我眼前的男人,年紀差不多二十出頭,看他的提問模式,我推測他應該是個新人,流程十分陌生。
連些許的公關交流都不太會說,我猜他很難獲得細節類的信息。
“安秦,酒店經理。”我冷靜地平述。
警察拿起筆紀錄後又繼續問:“據說,您是主動提出您有當晚的目擊情況,是吧?”
“是的…”我斟酌自己的說法,“…因為我對那名女性記憶深刻。”
“怎樣的記憶深刻?”
“嗯,我有跟她近距離的交流互動,時間長達半小時以上。”
“那請您詳細說明。”
“好。”我開始敘述……
從酒店開幕以來,入客率一直提升不上去。
也許是這城市的貧瘠,亦或是此處是觀光的沙漠,就算提出相當優惠跟大范圍廣告,仍是不見起色。
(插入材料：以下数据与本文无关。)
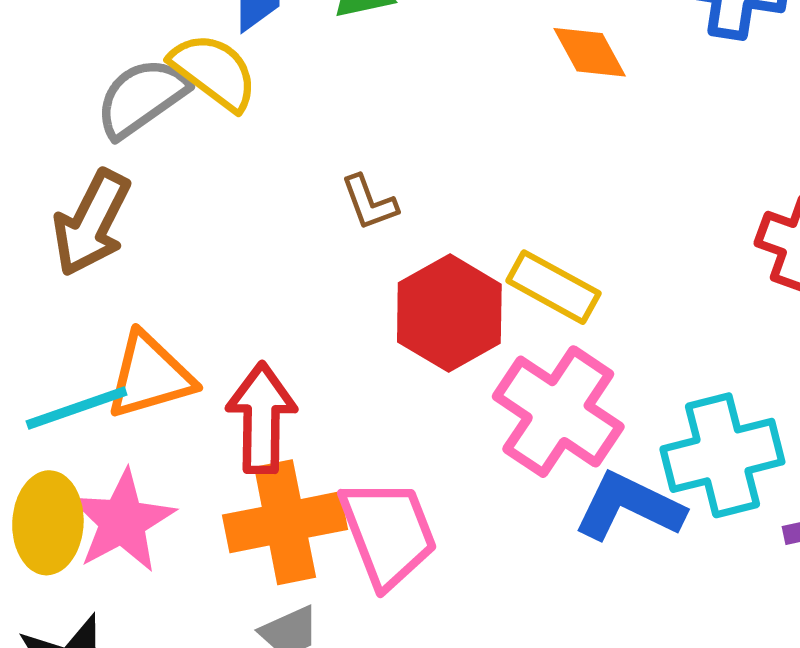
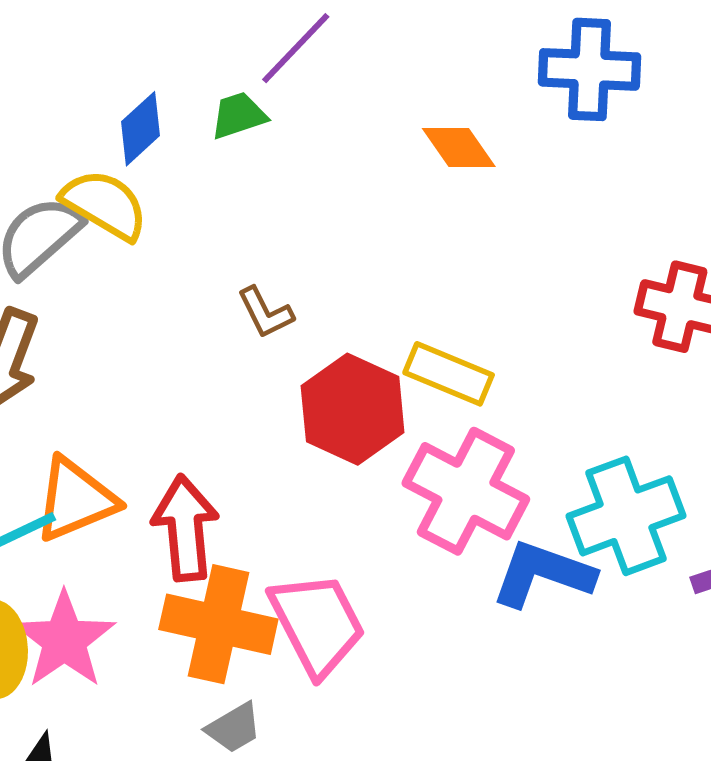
orange cross: (285, 522) -> (218, 624), turned 30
然後,酒店接到一份訂單,是位女性要預約我們酒店的行政房,兩天,並額外購買兩天的早飯加晚餐,共四頓。
因此,我便非常留意這位女性。
畢竟,這是酒店行政房自開張以來的第一位客人。
如果能讓這位貴客滿意,說不定就是打通此時困境的契機。
事實證明,我的關注是神來一筆。
在她居住的行政房里,還安裝非常多用來監督工程的隱藏攝影機,尚未拆除。
結果,便是錄下那幾晚的情形……呵呵,包含當夜。
不過我在跟警察陳述的時候,把“屋內攝影機”這個關鍵的线索給保留。
不得不說,酒店房內安裝這玩意的事情東窗事發,可不是輕描淡寫能解決。
“您是說,死者顧青是單獨前來你家酒店住宿。而且這些天,都有一位固定的男客人進入她的房間。”
“是,沒錯。”我回答。
“並且那位男客人,也手持另外一張房卡,沒錯吧?”
“當然,走道上的監視器都有紀錄,是由女方親自交給他的。”
“那您還記得這男人的模樣嗎?”警察拿起筆,專注地記錄,沉聲地問說:“我的意思是說,更明確一點。畢竟,監視系統拍出來的畫面,這男人出門後就是戴著帽子跟口罩,五官非常不明顯。”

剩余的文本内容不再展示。